Big food, big fitness, and big pharma want us to stay slim the way big tobacco wants us to stop smoking. You can’t believe everything you hear. Especially if it is coming from a person or organization whose profits depend on your continued weight and health struggles. As SUNY professor Jeffrey M. Friedman explains, “Why has the scientific evidence from long-standing obesity research not found its way into the minds of the public . . . ? Perhaps it is because these views are shaped by a constant barrage of advertisements from the diet industry which has a multi-billion dollar interest in promoting the view that weight can be controlled through volition [willpower] alone.”83


Type 2 Diabetes: Protect Yourself and Your Children

Type 2 diabetes is like running water into a hormonally clogged sink for so long that water overflows all over the place and the faucet breaks down. Once so much insulin is produced that it is overflowing in our bloodstream and our ability to produce insulin has broken down, we develop type 2 diabetes.

This buildup and breakdown cause potentially lethal havoc in the body. The Centers for Disease Control and Prevention estimates people diagnosed with diabetes by the age of forty die twelve years sooner if they are male and fourteen years sooner if they are female. We can only imagine the years lost for children who are saturated with starches and sweets.

Type 2 diabetes is terrible. What is even worse is its disturbing growth. In the late 1800s, one in every 4,000 people was diabetic; today one in every four people is diabetic or prediabetic. That is a 100,000 percent increase in one century, and researchers estimate that we are on our way to a third of men and nearly a half of women in the United States becoming type 2 diabetic. The worst is yet to come.

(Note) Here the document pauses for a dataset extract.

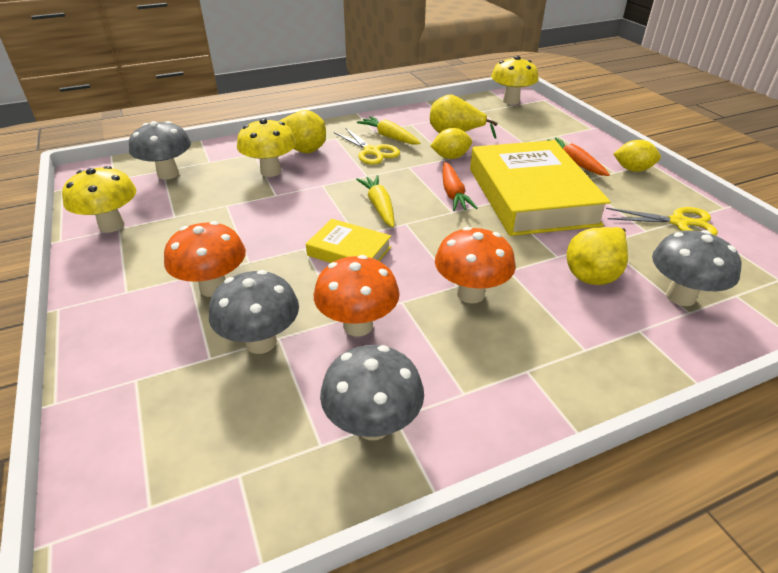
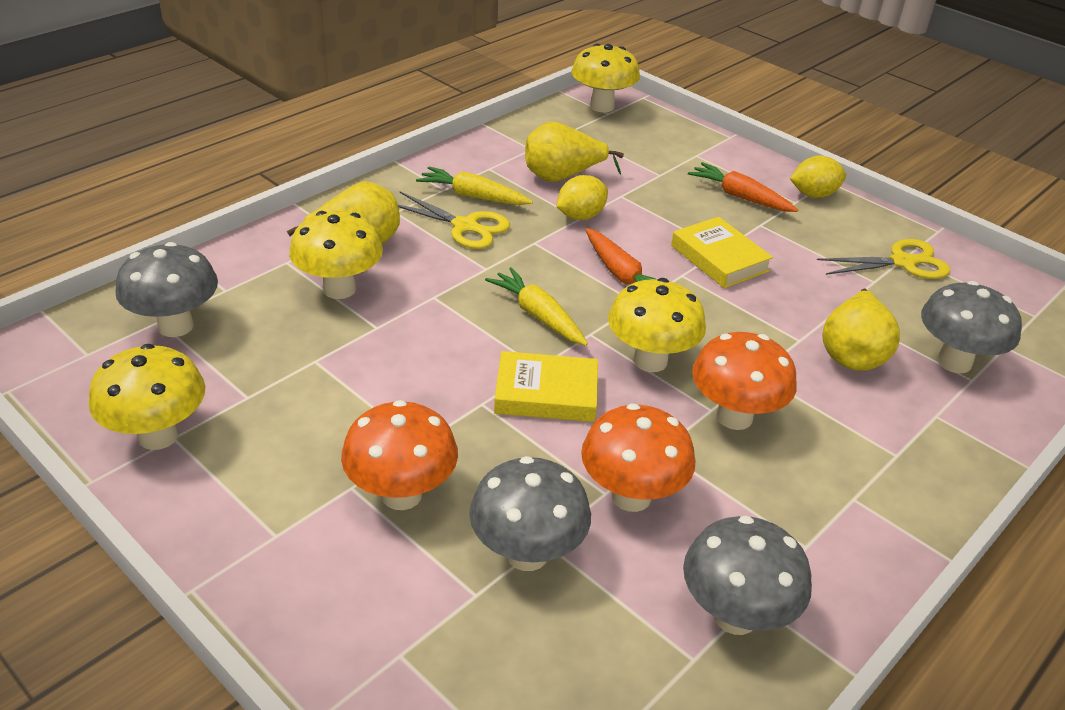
camera: 25 degrees left, 0 degrees up
yellow book [470,140,611,236] -> yellow book [671,217,773,288], size x0.48
none -> yellow mushroom [608,278,706,372]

Exposure to a diabetic and hormonally clogged environment in utero will impair a baby’s ability to regulate the set-point-related hormones insulin and leptin, while permanently adding fat cells to his or her body and increasing the child’s vulnerability to obesity, diabetes, and heart disease over the course of a lifetime. These findings are most compellingly demonstrated in studies in which researchers look at siblings of whom one was born before the mother became insulin resistant or diabetic and the other was born after (this setup holds genetics constant and helps researchers to limit the variables). Related studies in animals are equally scary. When pregnant animals are fed inSANE food, the genetic expression of their offspring is altered and causes the offspring to crave starches and sweets more than their parents do.

We are faced with the first generation with a lower life expectancy than their parents. About one in three American children is overweight or obese, and more than 40 million children under the age of five are overweight thanks in part to their exposure to hormonal havoc, elevated set-points, and inSANE cravings before they were even born. As University of Colorado’s associate dean for faculty, Dana Dabelea, MD, PhD, puts it, “The effects of maternal diabetes . . . may be viewed as a vicious cycle. Children whose mothers had diabetes during pregnancy are at increased risk of becoming obese and developing diabetes at young ages. Many of these female offspring already have diabetes or abnormal glucose tolerance by the time they reach their childbearing years, thereby perpetuating the cycle.”84

As alarming as this picture is, we still have plenty to be hopeful about. Remember Cristina’s story? A series of more encouraging studies show that the vast majority of type 2 diabetics can reduce or completely eliminate their need for medication by going SANE, while significantly reversing insulin resistance via smarter exercise.